En réalité, un découplage devrait intervenir entre les deux rives de l’Atlantique à la faveur de la crise financière en cours tandis que l’expansion économique russe va d’une part lui permettre de substituer, au moins en partie, son influence économique à son influence militaire (ce qui pourrait favoriser à terme le retour de l’Ukraine et de la Biélorussie dans leur giron naturel, à savoir le giron russe, n’en déplaise aux Polonais, aux Roumains et Autrichiens) et d’autre part mettre en œuvre un authentique rapprochement avec la partie ouest du continent. Dés lors que la douce propagande ambiante cessera de présenter de manière latente le monde russe (dont font partie l’Ukraine et la Biélorussie) comme un ennemi d’autant plus menaçant qu’on le connaît mal, ou pas du tout, il ne sera plus nécessaire de chercher à l’affaiblir. J’observe d’ailleurs que les mêmes qui dépeignaient il y a à peine quelques années la Russie comme un pays perdu, laissé au bord du chemin, condamné à un processus de décomposition sans fin, en font aujourd’hui un tableau tout également surréaliste : une grande puissance ressuscitée, ce qui est loin d’être le cas. On a d’ailleurs l’impression que les Européens du club « Union européenne » envient désormais cette illusoire puissance retrouvée qui n’est simplement que le reflet, dans leur esprit, des marges de manœuvre qu’ils ont perdu en intégrant le club. Ironiquement, la Russie pourrait ainsi s’imposer comme le leader naturel (et pacifique) du continent du simple fait que c’est désormais le seul Etat d’envergure libre de définir sa politique hors du carcan atlantiste.
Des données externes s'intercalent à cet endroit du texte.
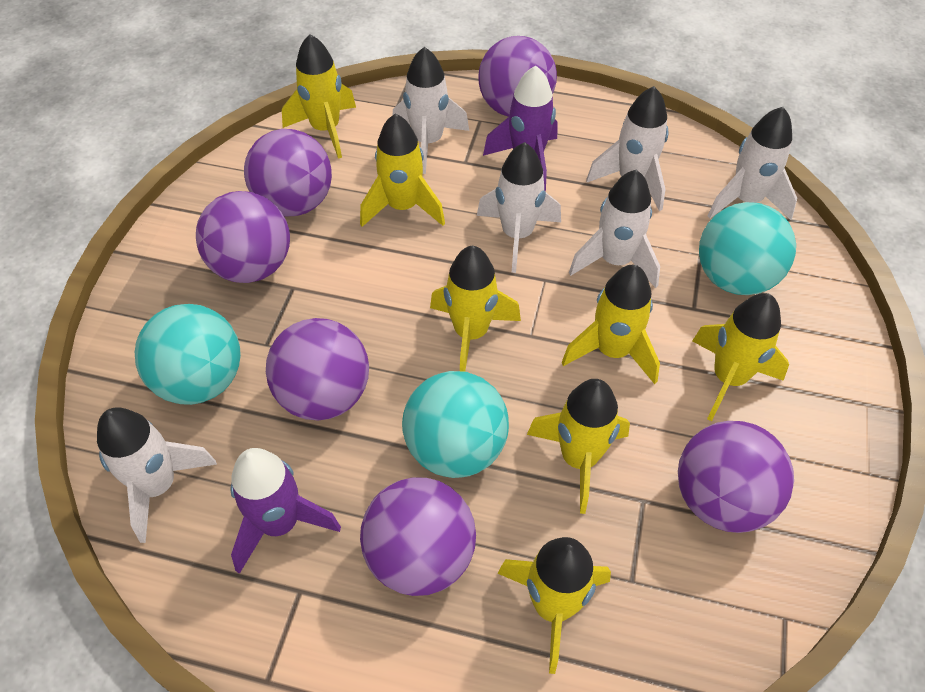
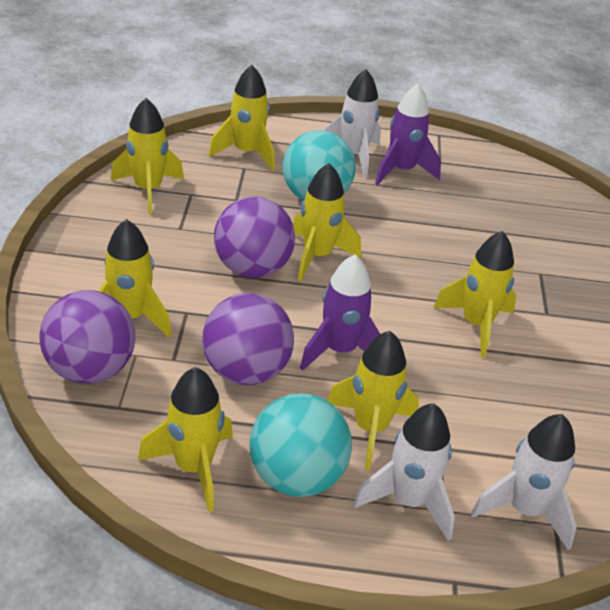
purple ball: [196,191,290,283] [244,129,332,216] [266,318,369,420] [360,477,476,596] [478,36,557,117] [678,421,794,533] = 6 -> [39,290,135,384] [202,293,294,385] [214,197,295,278] = 3
turquoise ball: [135,304,241,405] [402,371,509,478] [699,202,796,295] = 3 -> [249,393,352,497] [283,130,356,201] = 2
white rocket: [97,407,217,543] [393,47,469,174] [477,142,561,273] [569,170,660,288] [586,86,669,211] [708,107,797,220] = 6 -> [322,69,381,177] [353,404,455,541] [471,414,577,550] = 3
Le sens profond des événements en cours est la reconfiguration lente mais inéluctable du continent européen, cette reconfiguration visant ni plus ni moins que la réunification du continent dans sa mouture d’avant 1914. Cette réunification s’impose d’elle-même, sans qu’il soit même besoin qu’elle fasse l’objet d’un projet politique, tant elle semble aller de soi, évidente et naturelle. Mouvement qui se fera évidemment au détriment des intérêts du régime de Washington, les Etasuniens étant ici, selon l’expression de Del Valle non pas des ennemis mais des adversaires.